Having seen the Ivo van Hove production in 2020, which was somewhat abrasive and confusing (with video screens and peculiar angles) as well as both films versions, and a high school version that went the traditional path, I’m glad to see that the Lyric’s version is mostly tried-and-true, with some cosmetic updates. Let the cast shine with the songs and dances. One interesting carryover from the 2021 film is that Doc (played by Rita Moreno, the original Anita) is also a woman in this Chicago staging.
In other details this West Side Story is contemporary: Maria has a Bad Bunny poster on her bedroom wall, as well as a photo of SCOTUS Justice Sotomayor (in the 1950s would she have had an Elvis Presley poster?). But this production cuts fairly close, in major ways, to the traditional staging, as opposed to the controversial and disconcerting production by van Hove.

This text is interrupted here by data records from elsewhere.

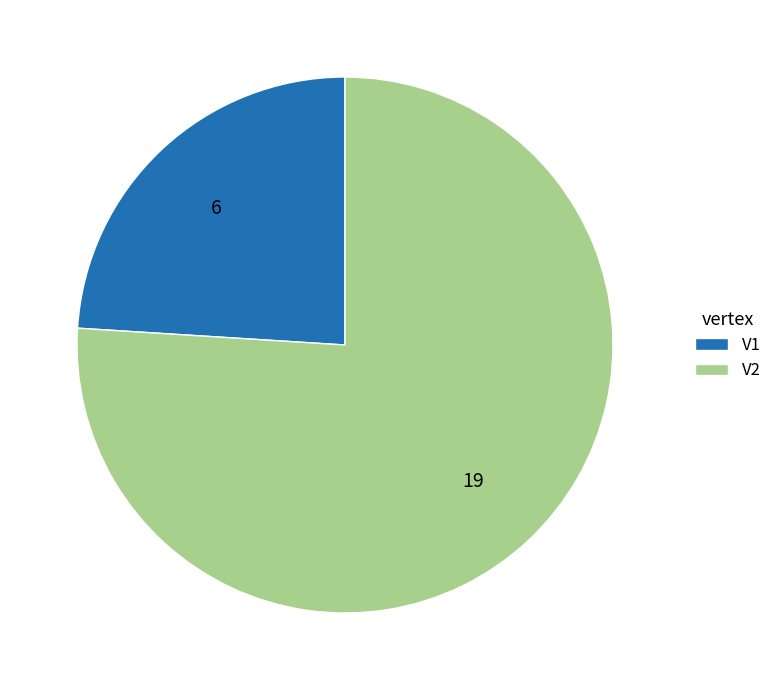

Is V2 the majority of the pie?

Yes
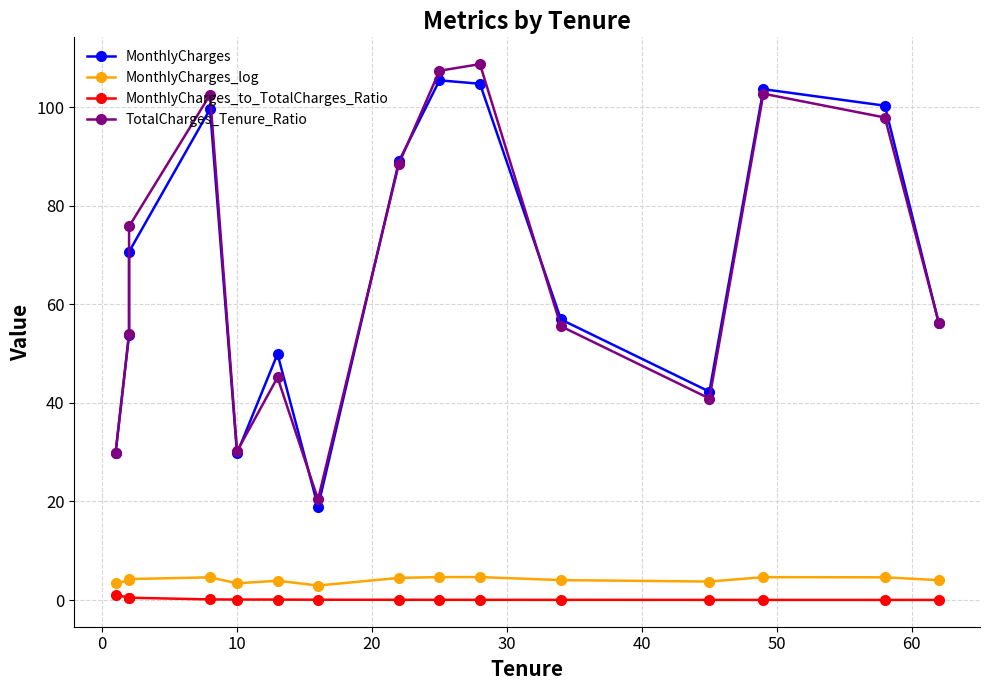

Which series has the largest total across all categories?

TotalCharges_Tenure_Ratio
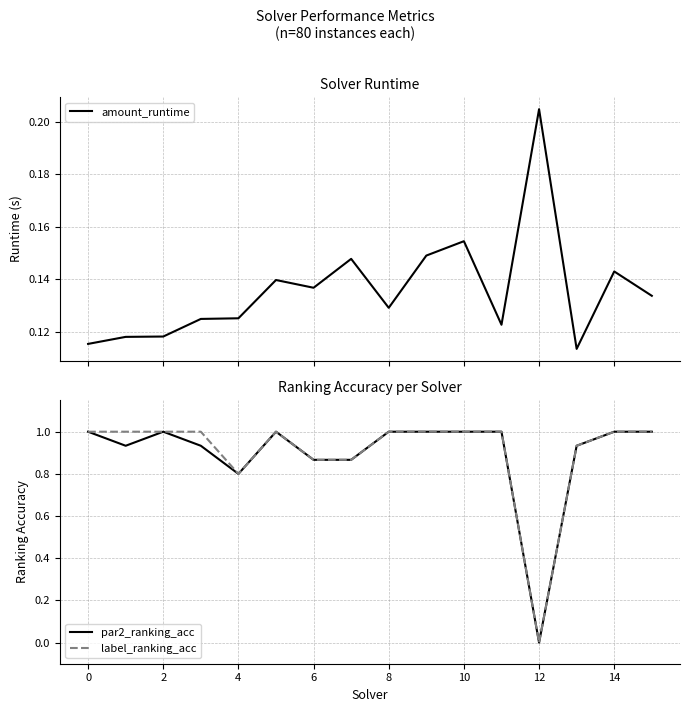

True or false: par2_ranking_acc has more than 1 interior local peaks.

True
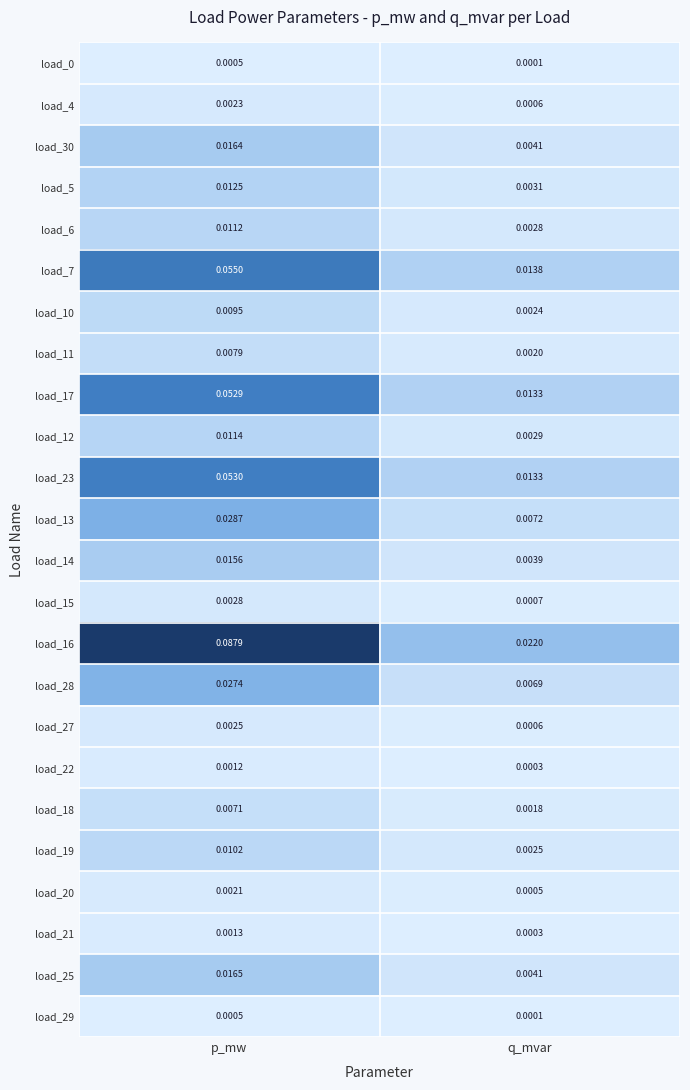

Which category has the lowest value in the load_15 series?

q_mvar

The Lyric’s version on stage is generous in its numbers, with nearly 50 cast and chorus members and over 40 musicians in the orchestra. Ryan McCartan as Tony performs well as his voice shines, and Kanisha Feliciano as Maria is wonderful, touching, sweet voiced when necessary.
West Side Story is more than just the leads as one of my favorite characters is also quite exciting to watch in the Chicago version. Baby John, who was played by Eliot Feld in the 1961 film, and was played by Matthew Johnson in the 2020 Broadway version (who also performed in the Edward R. Murrow High School version in 2017) is Maurice Dawkins in Chicago. Chino, who takes on the horrifying crime at the musical’s end, is played this time by the rather youthful looking Mark Daniel Aguirre.
Also worthy in her role is Amanda Castro as Anita, perhaps one of the most complex in the show, and should not be underestimated. In many ways Anita is the heart of West Side Story, and her singing and spoken lines will capture the audience in a special way.
Also notable for this Lyric’s staging is the director, Francesca Zambello, who by mixing in contemporary touches with the beloved traditional aspects, has brought us a production that is highly enjoyable.
West Side Story in Chicago can be seen throughout June; don’t miss your opportunity to witness it.